Un ex-ministre comorien des Affaires étrangères condamné en France pour fraudes aux prestations sociales
L’affaire a été jugée par le tribunal judiciaire de Saint-Denis, sur l’île de La Réunion, sans la participation du principal intéressé : l’ancien ministre comorien des Affaires étrangères, Dhoihir Dhoulkamal, a été condamné vendredi 29 mai à deux ans de prison ferme pour des fraudes sociales et le détournement de 340 000 euros. La justice française a également émis un mandat d’arrêt contre lui.
Visé par un mandat d’arrêt international, Dhoihir Dhoulkamal n’a jamais été entendu dans ce dossier.
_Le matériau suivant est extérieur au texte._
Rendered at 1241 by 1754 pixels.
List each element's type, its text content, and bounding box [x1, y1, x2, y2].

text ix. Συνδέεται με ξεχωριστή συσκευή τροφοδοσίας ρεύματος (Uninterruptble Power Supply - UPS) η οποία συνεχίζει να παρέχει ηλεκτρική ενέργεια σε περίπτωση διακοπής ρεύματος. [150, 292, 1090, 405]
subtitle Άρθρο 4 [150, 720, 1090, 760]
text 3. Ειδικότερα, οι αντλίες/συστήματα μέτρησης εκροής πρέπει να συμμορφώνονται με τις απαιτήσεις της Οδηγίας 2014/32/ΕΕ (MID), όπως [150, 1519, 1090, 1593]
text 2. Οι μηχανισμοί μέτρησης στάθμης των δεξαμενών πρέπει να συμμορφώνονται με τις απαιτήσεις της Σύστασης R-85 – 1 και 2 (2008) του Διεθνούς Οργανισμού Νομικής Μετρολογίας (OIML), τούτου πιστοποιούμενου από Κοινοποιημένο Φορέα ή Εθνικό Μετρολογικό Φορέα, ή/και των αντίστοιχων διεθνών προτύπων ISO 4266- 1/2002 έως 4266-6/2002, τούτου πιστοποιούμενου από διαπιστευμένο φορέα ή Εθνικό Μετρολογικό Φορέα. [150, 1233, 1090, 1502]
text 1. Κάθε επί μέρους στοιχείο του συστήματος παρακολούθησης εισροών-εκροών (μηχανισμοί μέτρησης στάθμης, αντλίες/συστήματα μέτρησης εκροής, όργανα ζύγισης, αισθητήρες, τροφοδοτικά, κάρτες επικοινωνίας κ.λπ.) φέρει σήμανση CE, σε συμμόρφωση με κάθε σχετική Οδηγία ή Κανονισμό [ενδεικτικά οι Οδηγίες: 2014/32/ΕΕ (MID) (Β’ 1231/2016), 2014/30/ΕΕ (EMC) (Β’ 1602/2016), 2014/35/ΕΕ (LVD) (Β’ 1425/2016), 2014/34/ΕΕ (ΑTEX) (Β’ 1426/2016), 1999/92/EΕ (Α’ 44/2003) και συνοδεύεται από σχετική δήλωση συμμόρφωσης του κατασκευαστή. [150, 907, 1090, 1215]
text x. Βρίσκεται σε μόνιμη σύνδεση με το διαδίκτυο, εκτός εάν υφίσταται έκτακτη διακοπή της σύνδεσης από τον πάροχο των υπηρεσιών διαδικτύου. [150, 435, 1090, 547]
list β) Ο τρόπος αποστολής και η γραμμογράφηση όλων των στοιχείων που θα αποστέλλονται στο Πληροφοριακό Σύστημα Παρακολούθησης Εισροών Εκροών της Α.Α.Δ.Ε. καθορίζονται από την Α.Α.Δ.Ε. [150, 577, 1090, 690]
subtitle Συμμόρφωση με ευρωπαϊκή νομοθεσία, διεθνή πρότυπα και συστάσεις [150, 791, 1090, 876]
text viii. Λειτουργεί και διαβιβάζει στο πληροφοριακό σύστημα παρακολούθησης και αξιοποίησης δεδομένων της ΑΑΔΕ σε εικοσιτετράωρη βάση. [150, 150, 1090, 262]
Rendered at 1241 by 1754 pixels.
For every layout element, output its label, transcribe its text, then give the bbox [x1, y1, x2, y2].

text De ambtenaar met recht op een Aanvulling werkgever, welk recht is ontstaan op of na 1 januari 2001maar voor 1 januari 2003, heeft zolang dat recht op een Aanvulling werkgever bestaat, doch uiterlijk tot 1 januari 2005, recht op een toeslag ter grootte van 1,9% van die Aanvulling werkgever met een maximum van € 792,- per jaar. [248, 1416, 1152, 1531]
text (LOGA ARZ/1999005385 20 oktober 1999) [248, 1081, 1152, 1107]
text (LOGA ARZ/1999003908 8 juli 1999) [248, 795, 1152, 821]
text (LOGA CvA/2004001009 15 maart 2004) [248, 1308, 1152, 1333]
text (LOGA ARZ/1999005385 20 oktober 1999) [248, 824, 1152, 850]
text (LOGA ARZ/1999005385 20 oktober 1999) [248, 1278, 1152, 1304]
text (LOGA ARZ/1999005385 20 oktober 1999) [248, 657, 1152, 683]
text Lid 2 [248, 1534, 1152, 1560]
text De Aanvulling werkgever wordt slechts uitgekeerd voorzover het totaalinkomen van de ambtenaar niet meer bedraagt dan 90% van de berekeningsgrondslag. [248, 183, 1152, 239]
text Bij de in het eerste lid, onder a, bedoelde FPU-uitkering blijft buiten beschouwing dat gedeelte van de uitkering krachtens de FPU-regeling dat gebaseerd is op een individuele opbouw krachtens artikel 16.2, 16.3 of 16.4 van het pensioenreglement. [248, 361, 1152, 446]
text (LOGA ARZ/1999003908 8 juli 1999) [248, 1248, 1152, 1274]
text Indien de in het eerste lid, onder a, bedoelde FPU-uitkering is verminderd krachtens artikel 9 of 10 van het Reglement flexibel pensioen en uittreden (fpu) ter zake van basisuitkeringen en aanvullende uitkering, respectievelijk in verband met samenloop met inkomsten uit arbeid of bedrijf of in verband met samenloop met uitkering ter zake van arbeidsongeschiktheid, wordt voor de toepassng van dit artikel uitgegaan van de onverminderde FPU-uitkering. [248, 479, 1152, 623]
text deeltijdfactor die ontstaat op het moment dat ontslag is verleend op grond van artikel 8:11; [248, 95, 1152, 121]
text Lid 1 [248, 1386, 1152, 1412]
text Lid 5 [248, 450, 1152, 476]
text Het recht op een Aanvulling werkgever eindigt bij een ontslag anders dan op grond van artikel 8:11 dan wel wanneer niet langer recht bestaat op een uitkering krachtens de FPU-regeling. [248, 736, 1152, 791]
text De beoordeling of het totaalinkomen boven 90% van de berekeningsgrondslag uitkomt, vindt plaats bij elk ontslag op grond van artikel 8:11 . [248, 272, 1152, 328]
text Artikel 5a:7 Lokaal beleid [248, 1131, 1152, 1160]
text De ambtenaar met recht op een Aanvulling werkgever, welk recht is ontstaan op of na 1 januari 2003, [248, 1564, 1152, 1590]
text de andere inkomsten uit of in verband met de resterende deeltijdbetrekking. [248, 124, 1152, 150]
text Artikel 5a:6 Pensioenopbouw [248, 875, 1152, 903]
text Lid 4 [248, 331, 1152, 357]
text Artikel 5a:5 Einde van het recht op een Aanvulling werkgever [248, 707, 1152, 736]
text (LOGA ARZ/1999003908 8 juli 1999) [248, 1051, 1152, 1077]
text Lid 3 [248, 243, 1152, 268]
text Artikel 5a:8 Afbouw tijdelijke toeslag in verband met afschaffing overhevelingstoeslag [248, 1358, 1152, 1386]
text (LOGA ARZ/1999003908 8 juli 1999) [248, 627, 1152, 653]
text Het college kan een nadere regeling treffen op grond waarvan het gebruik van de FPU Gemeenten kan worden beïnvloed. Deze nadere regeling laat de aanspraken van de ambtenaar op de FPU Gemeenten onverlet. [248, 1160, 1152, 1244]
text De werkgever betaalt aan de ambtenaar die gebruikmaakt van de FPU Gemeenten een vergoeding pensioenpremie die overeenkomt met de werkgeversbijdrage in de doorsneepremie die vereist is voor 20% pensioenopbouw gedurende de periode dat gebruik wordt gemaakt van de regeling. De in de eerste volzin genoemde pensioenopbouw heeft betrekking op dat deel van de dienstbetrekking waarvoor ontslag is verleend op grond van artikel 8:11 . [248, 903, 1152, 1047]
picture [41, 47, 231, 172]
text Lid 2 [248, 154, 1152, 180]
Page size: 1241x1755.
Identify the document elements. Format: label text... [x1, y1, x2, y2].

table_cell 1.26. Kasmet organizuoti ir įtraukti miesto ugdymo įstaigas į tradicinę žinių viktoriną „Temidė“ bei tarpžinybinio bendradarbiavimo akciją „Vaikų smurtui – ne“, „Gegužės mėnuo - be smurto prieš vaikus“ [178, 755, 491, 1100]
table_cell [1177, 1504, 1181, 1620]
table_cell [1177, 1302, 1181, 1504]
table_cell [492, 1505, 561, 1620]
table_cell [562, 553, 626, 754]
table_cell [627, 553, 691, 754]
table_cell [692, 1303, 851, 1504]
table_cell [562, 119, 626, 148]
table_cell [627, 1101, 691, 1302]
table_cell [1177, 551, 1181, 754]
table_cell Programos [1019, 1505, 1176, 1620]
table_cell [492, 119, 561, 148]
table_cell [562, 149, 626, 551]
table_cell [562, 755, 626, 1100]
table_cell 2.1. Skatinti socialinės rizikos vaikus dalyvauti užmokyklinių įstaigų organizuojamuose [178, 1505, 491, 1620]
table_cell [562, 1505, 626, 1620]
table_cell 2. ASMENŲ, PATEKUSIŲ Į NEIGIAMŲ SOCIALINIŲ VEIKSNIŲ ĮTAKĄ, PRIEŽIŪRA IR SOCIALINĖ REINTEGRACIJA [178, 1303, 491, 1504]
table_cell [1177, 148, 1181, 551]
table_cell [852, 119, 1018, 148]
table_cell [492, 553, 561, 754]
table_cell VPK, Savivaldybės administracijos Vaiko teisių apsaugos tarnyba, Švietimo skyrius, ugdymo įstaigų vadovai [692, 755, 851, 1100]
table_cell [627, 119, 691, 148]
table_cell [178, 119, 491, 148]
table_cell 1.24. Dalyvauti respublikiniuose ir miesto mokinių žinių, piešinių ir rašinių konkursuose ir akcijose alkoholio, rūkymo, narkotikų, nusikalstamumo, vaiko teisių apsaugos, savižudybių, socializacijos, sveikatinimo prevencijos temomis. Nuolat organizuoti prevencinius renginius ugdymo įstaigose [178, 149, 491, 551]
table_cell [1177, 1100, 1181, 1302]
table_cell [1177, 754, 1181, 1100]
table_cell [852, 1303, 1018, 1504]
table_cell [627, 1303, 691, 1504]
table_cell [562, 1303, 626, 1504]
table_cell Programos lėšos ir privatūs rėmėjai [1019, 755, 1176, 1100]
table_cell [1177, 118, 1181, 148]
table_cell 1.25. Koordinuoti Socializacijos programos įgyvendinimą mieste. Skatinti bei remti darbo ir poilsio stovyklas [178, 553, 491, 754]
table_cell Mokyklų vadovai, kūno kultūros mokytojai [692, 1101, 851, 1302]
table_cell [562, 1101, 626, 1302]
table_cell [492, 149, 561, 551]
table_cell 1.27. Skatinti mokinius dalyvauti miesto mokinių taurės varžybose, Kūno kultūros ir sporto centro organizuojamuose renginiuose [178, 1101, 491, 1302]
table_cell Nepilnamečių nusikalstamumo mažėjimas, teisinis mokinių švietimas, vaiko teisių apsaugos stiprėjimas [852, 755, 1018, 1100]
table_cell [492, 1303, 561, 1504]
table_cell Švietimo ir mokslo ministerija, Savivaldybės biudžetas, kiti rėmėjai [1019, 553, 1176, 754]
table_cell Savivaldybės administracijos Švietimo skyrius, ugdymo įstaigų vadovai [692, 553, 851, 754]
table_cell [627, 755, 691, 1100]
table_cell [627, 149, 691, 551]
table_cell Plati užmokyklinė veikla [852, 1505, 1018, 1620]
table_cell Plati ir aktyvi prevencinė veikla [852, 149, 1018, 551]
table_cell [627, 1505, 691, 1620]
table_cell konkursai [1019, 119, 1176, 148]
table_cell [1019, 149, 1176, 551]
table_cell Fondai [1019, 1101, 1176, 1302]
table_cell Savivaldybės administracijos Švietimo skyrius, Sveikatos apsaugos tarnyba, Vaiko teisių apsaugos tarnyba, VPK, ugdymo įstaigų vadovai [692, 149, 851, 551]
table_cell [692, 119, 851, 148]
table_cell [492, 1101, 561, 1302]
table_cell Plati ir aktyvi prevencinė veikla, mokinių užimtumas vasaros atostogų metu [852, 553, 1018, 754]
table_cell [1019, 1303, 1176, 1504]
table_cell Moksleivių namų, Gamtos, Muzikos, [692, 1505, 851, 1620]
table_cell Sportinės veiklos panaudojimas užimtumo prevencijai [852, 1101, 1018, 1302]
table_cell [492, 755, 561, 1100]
En son absence, il a été jugé et reconnu coupable, comme son épouse, de « fausse déclaration » et d’« escroquerie ». Officiellement domicilié sur l’île de La Réunion, Dhoihir Dhoulkamal, qui a obtenu la nationalité française en l’an 2000, a indûment perçu entre 2010 et 2020 près de 253 000 euros de la Caisse d’allocations familiales (Caf) et près de 87 000 euros de la caisse de sécurité sociale.
Élu député aux Comores en 2015, Dhoihir Dhoulkamal résidait quasi majoritairement dans son pays d’origine, où il a notamment perçu des indemnités de député, puis de ministre. Ces revenus comoriens n’étaient pas déclarés au fisc français. Son épouse, officiellement sans ressources, n’avait pas davantage déclaré les siens.
Les enquêteurs n’ont jamais réussi à le localiser pour l’entendre. L’enquête a ensuite été stoppée en 2020 et 2024, lorsqu’il est devenu ministre des Affaires étrangères. Dhoihir Dhoulkamal était alors protégé par son immunité diplomatique.
La justice française a émis un mandat d’arrêt à l’encontre de l’ancien membre du gouvernement. À Moroni, les autorités n’ont pas réagi à cette affaire, d’autant qu’il n’existe aucun accord d’extradition entre la France et les Comores.